Ok Tedi ownership restructure

O’Neill also foreshadowed last week a restructuring of the management of the Ok Tedi copper mine ‘to ensure its funds are managed in PNG and not in Singapore’.

In a two-page article in the Post Courier newspaper, O’Neill vowed to end what he termed ‘secret arrangements’ between the mine’s former owner, BHP Billiton, and PNG Sustainable Development Program Ltd (PNGSDP).

BHP created PNGSDP in 2002 to manage OK Tedi’s profits on behalf of the people of Western Province, as part of its exit strategy from PNG following massive environmental damage caused by the mine.
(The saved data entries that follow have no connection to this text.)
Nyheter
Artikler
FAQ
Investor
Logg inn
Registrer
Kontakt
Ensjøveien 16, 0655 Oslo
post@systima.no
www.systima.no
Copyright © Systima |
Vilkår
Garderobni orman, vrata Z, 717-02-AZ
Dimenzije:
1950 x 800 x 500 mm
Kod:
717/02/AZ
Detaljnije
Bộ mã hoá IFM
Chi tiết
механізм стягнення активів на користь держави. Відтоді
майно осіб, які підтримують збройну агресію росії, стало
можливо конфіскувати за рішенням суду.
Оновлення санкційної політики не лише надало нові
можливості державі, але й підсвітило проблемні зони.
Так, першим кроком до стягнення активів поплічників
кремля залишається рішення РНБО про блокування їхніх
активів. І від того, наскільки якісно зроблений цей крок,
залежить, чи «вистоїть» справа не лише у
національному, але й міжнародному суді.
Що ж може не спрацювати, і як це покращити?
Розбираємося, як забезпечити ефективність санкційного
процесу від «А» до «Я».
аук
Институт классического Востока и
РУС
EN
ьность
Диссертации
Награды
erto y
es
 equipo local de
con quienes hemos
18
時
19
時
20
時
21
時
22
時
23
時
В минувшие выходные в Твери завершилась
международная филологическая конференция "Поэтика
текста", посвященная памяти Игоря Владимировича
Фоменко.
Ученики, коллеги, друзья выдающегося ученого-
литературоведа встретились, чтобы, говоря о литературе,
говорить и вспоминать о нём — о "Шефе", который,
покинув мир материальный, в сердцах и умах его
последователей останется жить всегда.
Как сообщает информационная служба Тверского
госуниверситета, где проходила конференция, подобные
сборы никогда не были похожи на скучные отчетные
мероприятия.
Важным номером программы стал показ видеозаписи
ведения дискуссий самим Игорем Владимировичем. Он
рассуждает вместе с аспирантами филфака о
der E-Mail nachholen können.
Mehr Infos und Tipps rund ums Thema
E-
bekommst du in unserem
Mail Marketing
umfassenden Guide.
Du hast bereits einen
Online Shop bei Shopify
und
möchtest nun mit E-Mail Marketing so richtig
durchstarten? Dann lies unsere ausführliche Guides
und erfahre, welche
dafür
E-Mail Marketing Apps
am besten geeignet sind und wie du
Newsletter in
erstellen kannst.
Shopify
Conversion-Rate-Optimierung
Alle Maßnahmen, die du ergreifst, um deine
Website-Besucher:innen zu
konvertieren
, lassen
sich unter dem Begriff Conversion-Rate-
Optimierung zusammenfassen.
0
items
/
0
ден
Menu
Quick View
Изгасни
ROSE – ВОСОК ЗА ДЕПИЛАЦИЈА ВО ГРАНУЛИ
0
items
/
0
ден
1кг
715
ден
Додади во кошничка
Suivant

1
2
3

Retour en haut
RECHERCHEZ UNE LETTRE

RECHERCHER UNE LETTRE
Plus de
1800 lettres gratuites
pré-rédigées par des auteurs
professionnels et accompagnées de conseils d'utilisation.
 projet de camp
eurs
PNGSDP, with assets worth $US1.425 billion (K3.03 billion) at the end of 2011, is currently registered in Singapore.

‘When the [Ok Tedi mine] lease expires, the national government will put in place management arrangements that end any secret arrangements, and ensure that the people of Papua New Guinea, including the local landowners, have a say in the mine’s future and its management,’ O’Neill wrote. ‘We will ensure the PNGSDP is managed in Papua New Guinea, and its funds are held in Papua New Guinea, and used transparently for the good of the people of the Fly River [Western] Province, and the nation generally.’

O’Neill said that legislation will be tabled in Parliament before the September session this year. All staff of Petromin and the IPBC will be redeployed to the new entities, and will not suffer any loss of entitlements.